Limite de crescimento

Na avaliação do economista da corretora Souza Barros Clodoir Vieira, parte do risco do setor de educação está relacionado a aspectos de longo prazo. "É fato que nos últimos anos a demanda por cursos universitários aumentou muito, mas esse movimento deve ter um limite", afirma, destacando que a expansão tende a se manter até 2014 ou 2015. "A partir de então, o mercado deve se estabilizar, ainda mais considerando o envelhecimento da população e a consequente diminuição do número de universitários", completa. Vieira enxerga boas oportunidades de investimento no setor por pelo menos dois anos, mas observa que valorizações tão expressivas quanto as registradas em 2012 dificilmente se repetirão.

A disputa entre as empresas pelos alunos, embora continue merecendo atenção do investidor (pode reduzir as receitas), hoje está menos acirrada.

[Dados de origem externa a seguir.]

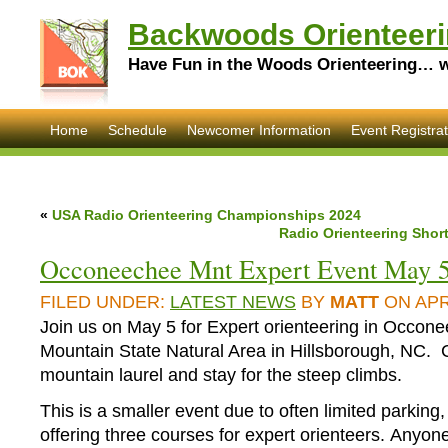
Backwoods Orienteeri
Have Fun in the Woods Orienteering… wi
Home
Schedule
Newcomer Information
Event Registrat
«
USA Radio Orienteering Championships 2024
Radio Orienteering Shor
Occoneechee Mnt Expert Event May 
FILED UNDER:
LATEST NEWS
BY
MATT
ON APRI
Join us on May 5 for Expert orienteering in Occon
Mountain State Natural Area in Hillsborough, NC. 
mountain laurel and stay for the steep climbs.
This is a smaller event due to often limited parking,
offering three courses for expert orienteers. Anyo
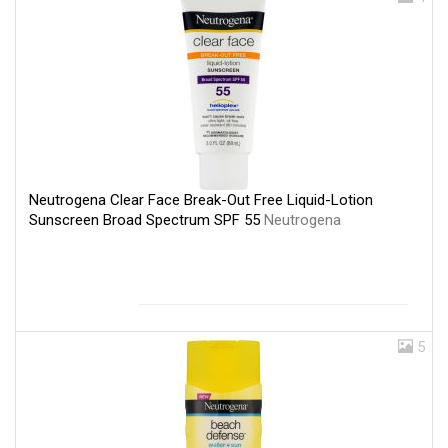
Neutrogena Clear Face Break-Out Free Liquid-Lotion
Sunscreen Broad Spectrum SPF 55
Neutrogena
5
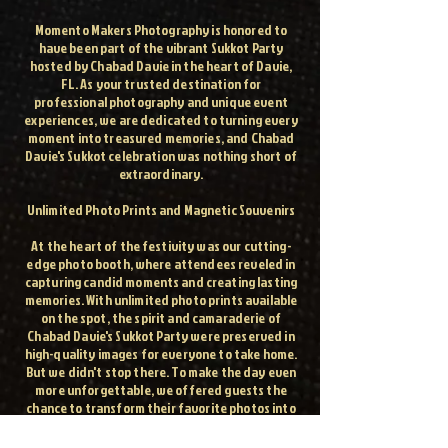
Momento Makers Photography is honored to
have been part of the vibrant Sukkot Party
hosted by Chabad Davie in the heart of Davie,
FL. As your trusted destination for
professional photography and unique event
experiences, we are dedicated to turning every
moment into treasured memories, and Chabad
Davie's Sukkot celebration was nothing short of
extraordinary.
Unlimited Photo Prints and Magnetic Souvenirs
At the heart of the festivity was our cutting-
edge photo booth, where attendees reveled in
capturing candid moments and creating lasting
memories. With unlimited photo prints available
on the spot, the spirit and camaraderie of
Chabad Davie's Sukkot Party were preserved in
high-quality images for everyone to take home.
But we didn't stop there. To make the day even
more unforgettable, we offered guests the
chance to transform their favorite photos into
magnets, allowing them to carry a piece of the
celebration with them wherever they go.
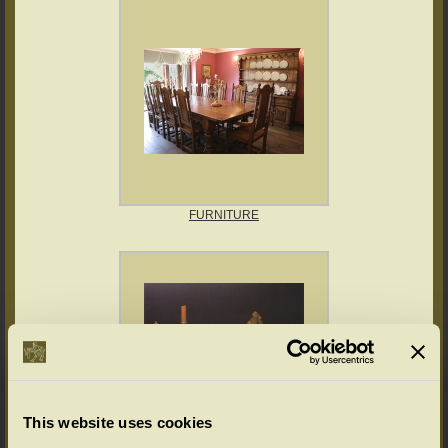
FURNITURE
This website uses cookies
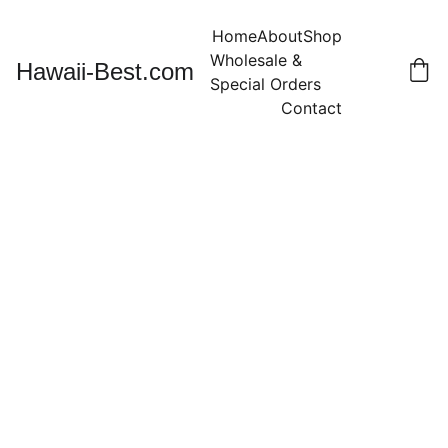
Home
About
Shop
Wholesale & 
Hawaii-Best.com
Special Orders
Contact
12 Strands
about 56"
White
Nassa Shell
Necklace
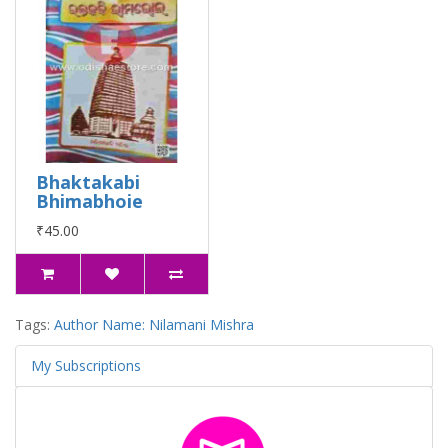
Bhaktakabi
Bhimabhoie
₹45.00
Tags:
Author Name: Nilamani Mishra
My Subscriptions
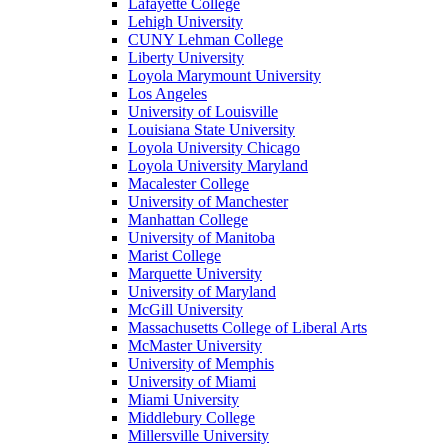
Lafayette College
Lehigh University
CUNY Lehman College
Liberty University
Loyola Marymount University
Los Angeles
University of Louisville
Louisiana State University
Loyola University Chicago
Loyola University Maryland
Macalester College
University of Manchester
Manhattan College
University of Manitoba
Marist College
Marquette University
University of Maryland
McGill University
Massachusetts College of Liberal Arts
McMaster University
University of Memphis
University of Miami
Miami University
Middlebury College
Millersville University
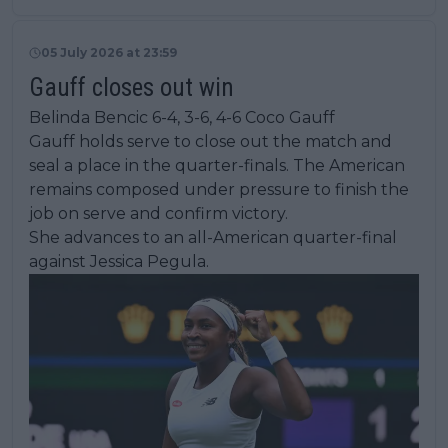
05 July 2026 at 23:59
Gauff closes out win
Belinda Bencic 6-4, 3-6, 4-6 Coco Gauff
Gauff holds serve to close out the match and
seal a place in the quarter-finals. The American
remains composed under pressure to finish the
job on serve and confirm victory.
She advances to an all-American quarter-final
against Jessica Pegula.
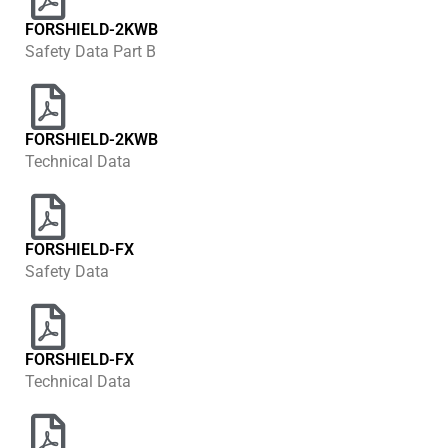
FORSHIELD-2KWB
Safety Data Part B
FORSHIELD-2KWB
Technical Data
FORSHIELD-FX
Safety Data
FORSHIELD-FX
Technical Data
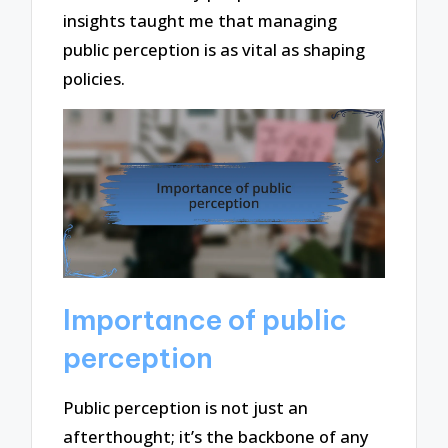
insights taught me that managing
public perception is as vital as shaping
policies.
Importance of public
perception
Public perception is not just an
afterthought; it’s the backbone of any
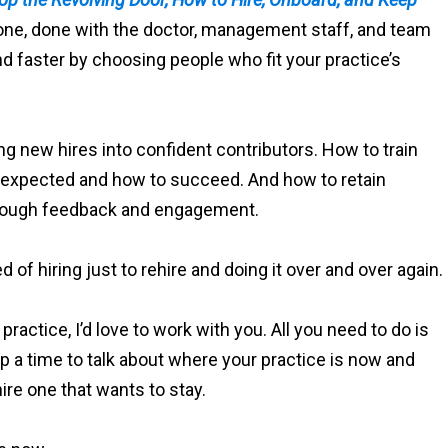
-one, done with the doctor, management staff, and team
and faster by choosing people who fit your practice’s
ng new hires into confident contributors. How to train
s expected and how to succeed. And how to retain
through feedback and engagement.
ed of hiring just to rehire and doing it over and over again.
 practice, I’d love to work with you. All you need to do is
p a time to talk about where your practice is now and
ire one that wants to stay.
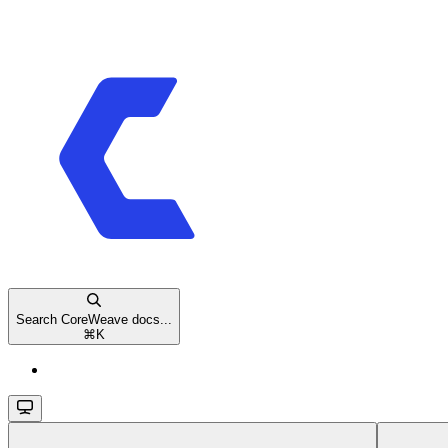
Search CoreWeave docs...
⌘
K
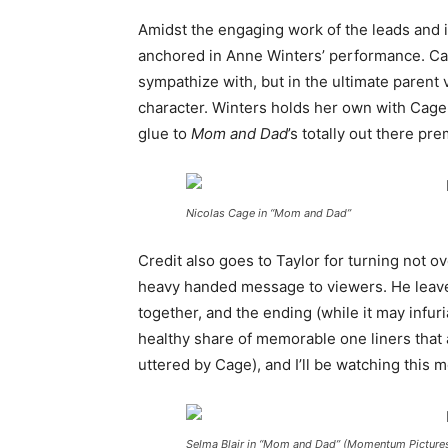
Amidst the engaging work of the leads and i
anchored in Anne Winters’ performance. Carly
sympathize with, but in the ultimate parent
character. Winters holds her own with Cage
glue to
Mom and Dad
’s totally out there pre
Nicolas Cage in “Mom and Dad”
Credit also goes to Taylor for turning not o
heavy handed message to viewers. He leaves
together, and the ending (while it may infuri
healthy share of memorable one liners that 
uttered by Cage), and I’ll be watching this 
Selma Blair in “Mom and Dad” (Momentum Picture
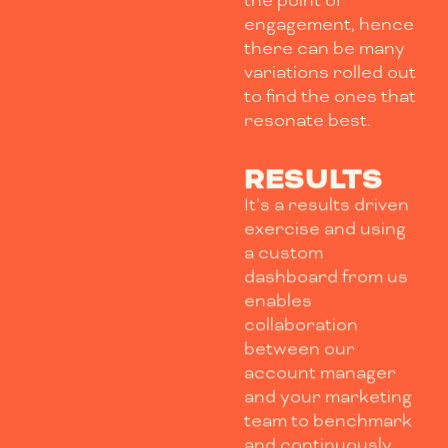
the point of
engagement, hence
there can be many
variations rolled out
to find the ones that
resonate best.
RESULTS
It’s a results driven
exercise and using
a custom
dashboard from us
enables
collaboration
between our
account manager
and your marketing
team to benchmark
and continuously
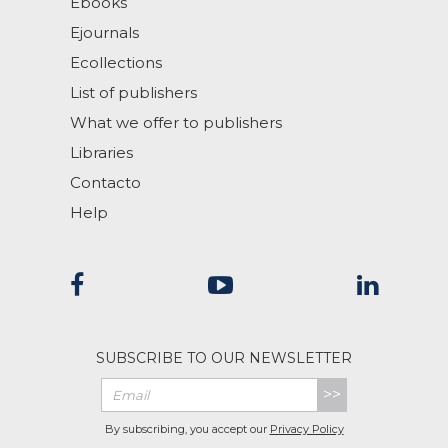
Ebooks
Ejournals
Ecollections
List of publishers
What we offer to publishers
Libraries
Contacto
Help
SUBSCRIBE TO OUR NEWSLETTER
>>
By subscribing, you accept our
Privacy Policy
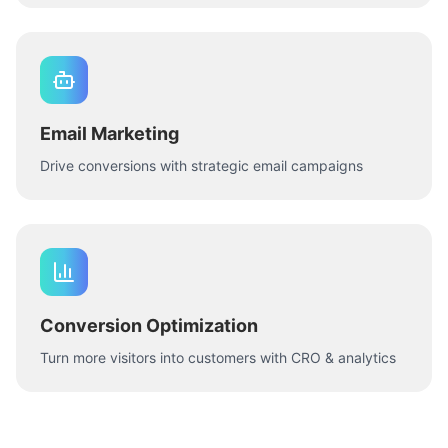
Email Marketing
Drive conversions with strategic email campaigns
Conversion Optimization
Turn more visitors into customers with CRO & analytics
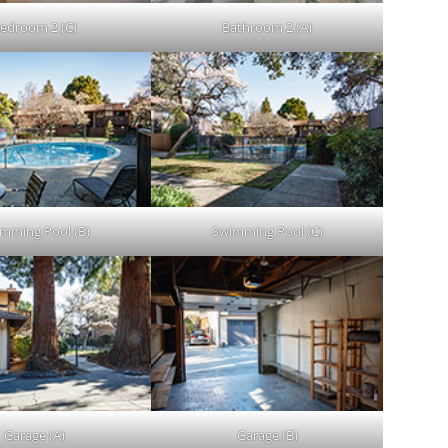
edroom 2 (C)
Bathroom 2 (A)
mming Pool (B)
Swimming Pool (C)
Garage (A)
Garage (B)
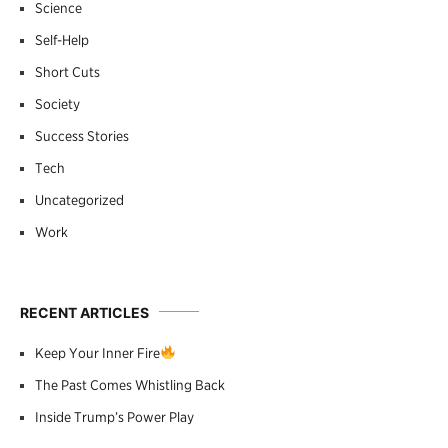
Science
Self-Help
Short Cuts
Society
Success Stories
Tech
Uncategorized
Work
RECENT ARTICLES
Keep Your Inner Fire
The Past Comes Whistling Back
Inside Trump’s Power Play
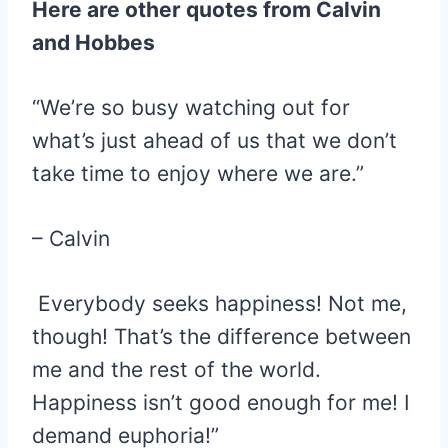
Here are other quotes from Calvin
and Hobbes
“We’re so busy watching out for
what’s just ahead of us that we don’t
take time to enjoy where we are.”
– Calvin
Everybody seeks happiness! Not me,
though! That’s the difference between
me and the rest of the world.
Happiness isn’t good enough for me! I
demand euphoria!”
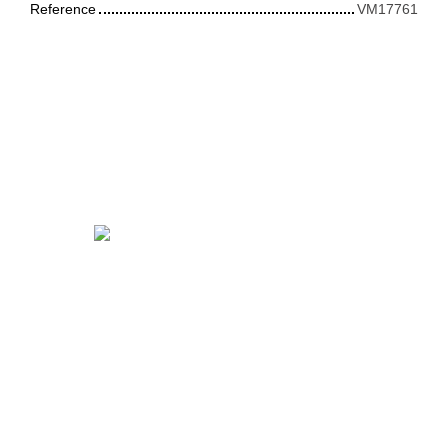
Reference
VM17761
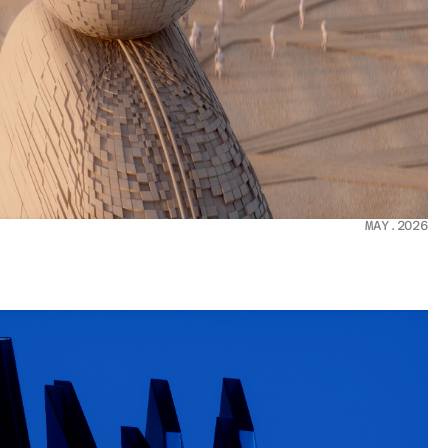
MAY.2026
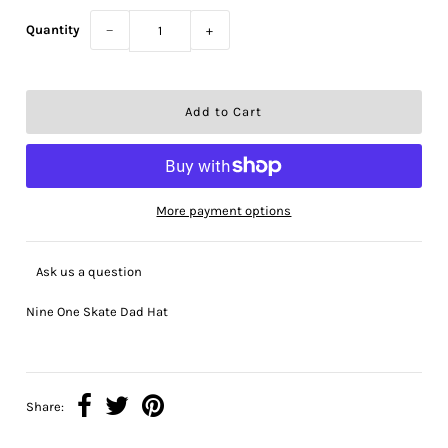
Quantity
−
+
More payment options
Ask us a question
Nine One Skate Dad Hat
Share:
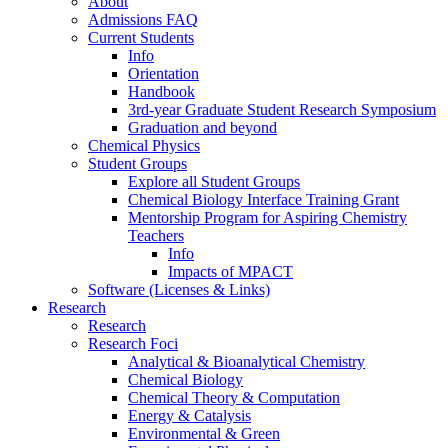
About
Admissions FAQ
Current Students
Info
Orientation
Handbook
3rd-year Graduate Student Research Symposium
Graduation and beyond
Chemical Physics
Student Groups
Explore all Student Groups
Chemical Biology Interface Training Grant
Mentorship Program for Aspiring Chemistry
Teachers
Info
Impacts of MPACT
Software (Licenses & Links)
Research
Research
Research Foci
Analytical & Bioanalytical Chemistry
Chemical Biology
Chemical Theory & Computation
Energy & Catalysis
Environmental & Green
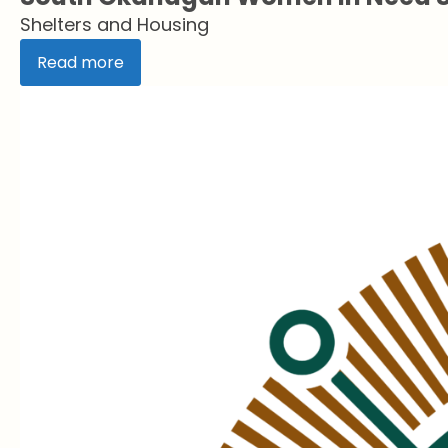
Shelters and Housing
Read more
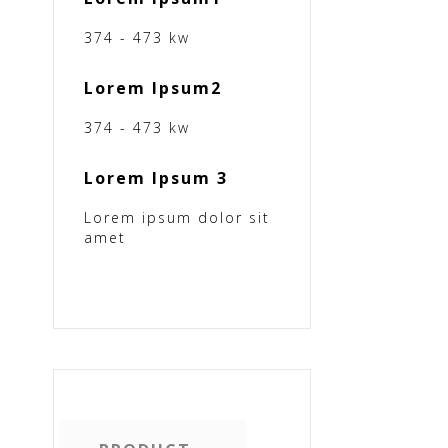
374 - 473 kw
Lorem Ipsum2
374 - 473 kw
Lorem Ipsum 3
Lorem ipsum dolor sit
amet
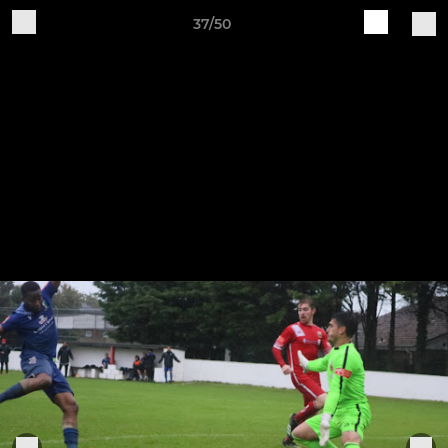
37/50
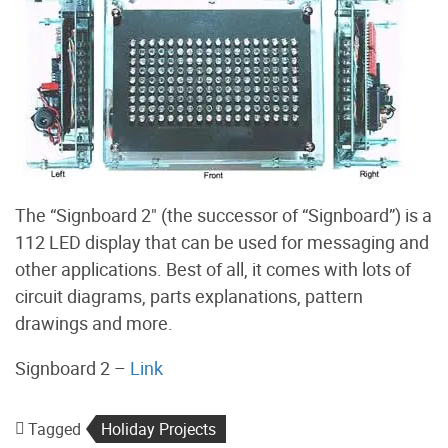
The “Signboard 2" (the successor of “Signboard”) is a
112 LED display that can be used for messaging and
other applications. Best of all, it comes with lots of
circuit diagrams, parts explanations, pattern
drawings and more.
Signboard 2 –
Link
Tagged
Holiday Projects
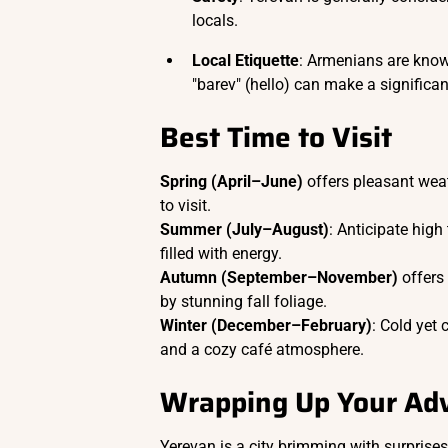
locals.
Local Etiquette
: Armenians are known
"barev" (hello) can make a significa
Best Time to Visit
Spring (April–June)
offers pleasant weat
to visit.
Summer (July–August)
: Anticipate high
filled with energy.
Autumn (September–November)
offers
by stunning fall foliage.
Winter (December–February)
: Cold yet
and a cozy café atmosphere.
Wrapping Up Your Adv
Yerevan is a city brimming with surprise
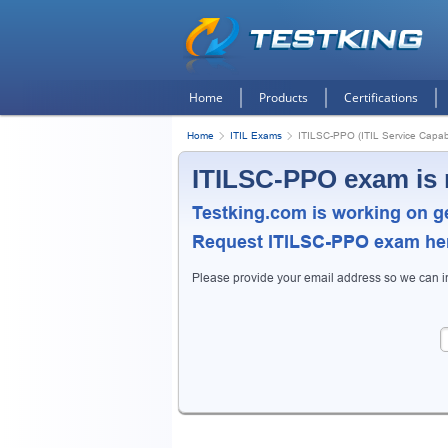
Home
Products
Certifications
Home
ITIL Exams
ITILSC-PPO (ITIL Service Capabi
ITILSC-PPO exam is 
Testking.com is working on g
Request
ITILSC-PPO
exam here
Please provide your email address so we can 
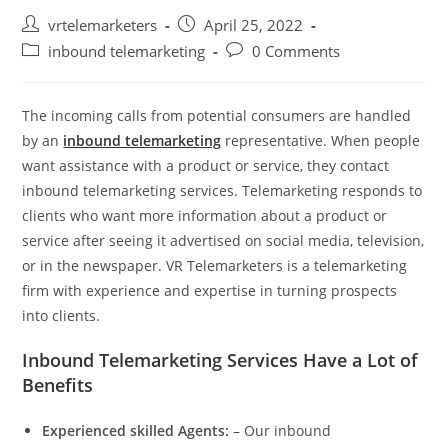
Post
Post
vrtelemarketers
April 25, 2022
author:
published:
Post
Post
inbound telemarketing
0 Comments
category:
comments:
The incoming calls from potential consumers are handled
by an
inbound telemarketing
representative. When people
want assistance with a product or service, they contact
inbound telemarketing services. Telemarketing responds to
clients who want more information about a product or
service after seeing it advertised on social media, television,
or in the newspaper. VR Telemarketers is a telemarketing
firm with experience and expertise in turning prospects
into clients.
Inbound Telemarketing Services Have a Lot of
Benefits
Experienced skilled Agents
:
– Our inbound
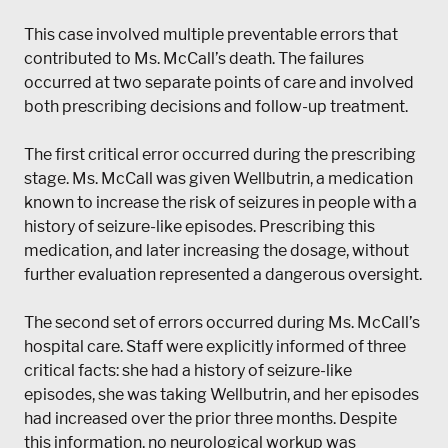
This case involved multiple preventable errors that
contributed to Ms. McCall’s death. The failures
occurred at two separate points of care and involved
both prescribing decisions and follow-up treatment.
The first critical error occurred during the prescribing
stage. Ms. McCall was given Wellbutrin, a medication
known to increase the risk of seizures in people with a
history of seizure-like episodes. Prescribing this
medication, and later increasing the dosage, without
further evaluation represented a dangerous oversight.
The second set of errors occurred during Ms. McCall’s
hospital care. Staff were explicitly informed of three
critical facts: she had a history of seizure-like
episodes, she was taking Wellbutrin, and her episodes
had increased over the prior three months. Despite
this information, no neurological workup was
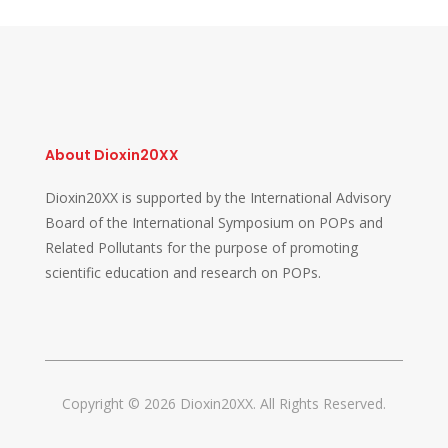
About Dioxin20XX
Dioxin20XX is supported by the International Advisory
Board of the International Symposium on POPs and
Related Pollutants for the purpose of promoting
scientific education and research on POPs.
Copyright © 2026 Dioxin20XX. All Rights Reserved.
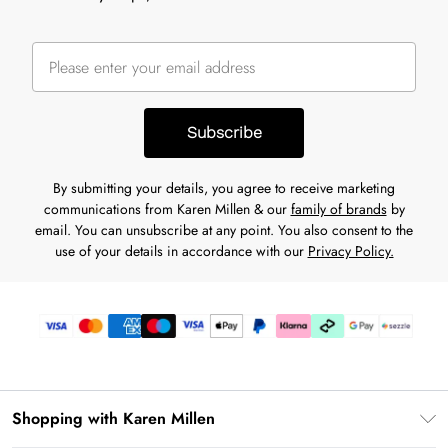
Subscribe
By submitting your details, you agree to receive marketing
communications from Karen Millen & our
family of brands
by
email. You can unsubscribe at any point. You also consent to the
use of your details in accordance with our
Privacy Policy.
Shopping with Karen Millen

De qualquer forma, é um risco que deve ser ponderado, assim como os níveis de inadimplência. No setor educacional, a inadimplência é um tema particularmente relevante, porque a legislação tira das empresas tradicionais instrumentos de cobrança. Elas não podem punir o aluno devedor com proibição de provas ou retenção de documentos. No setor, segundo o Semesp, a inadimplência medida por atrasos superiores a 90 dias está em 8,46%, acima da taxa nacional (7,5%).

Aprendizado constante

Em 1930, o conhecimento humano dobrava em um período de 30 anos. Em 1970, esse intervalo caiu para apenas sete anos. Em 2010, esse conhecimento dobrava a cada impressionantes 11 horas; hoje, já devem ser três horas. Os números, de pesquisadores da Universidade da Califórnia Berkeley, sugerem a necessidade cada vez maior de as pessoas se aprimorarem, diz o presidente da Associação Brasileira de Ensino a Distância (Abed), Frederic Litto. Nesse contexto, cabe às instituições de ensino superior investir na criação de modelos adequados a essa demanda potencial.

 
"As escolas de ensino superior têm hoje uma grande oportunidade para oferecer conhecimento a pessoas já formadas e até pós-graduadas que estão há tempos no mercado de trabalho", afirmou Litto para uma plateia de analistas de mercado em um seminário sobre as perspectivas para o setor de educação promovido pela Associação dos Analistas e Profissionais de Investimento do Mercado de Capitais (Apimec) e pela BM&FBovespa. "Afinal, entre as pessoas já graduadas ninguém pode ficar mais que 12 meses sem um curso de atualização."
 
Considerando que o mercado potencial para esse tipo de ensino está concentrado em profissionais já atuantes, a saída pode estar, de acordo com Litto, no ensino a distância, também conhecido como não presencial. O conceito fundamental prevê que as atividades de ensino e aprendizagem sejam desenvolvidas majoritariamente (ou exclusivamente) sem que alunos e professores estejam  no mesmo lugar e na mesma hora. Ele envolve aulas pela internet ou por videoconferência e envio de material didático pelo correio. No Brasil, diz Litto, o potencial é crescente – pode ser uma fonte a mais de receitas das escolas.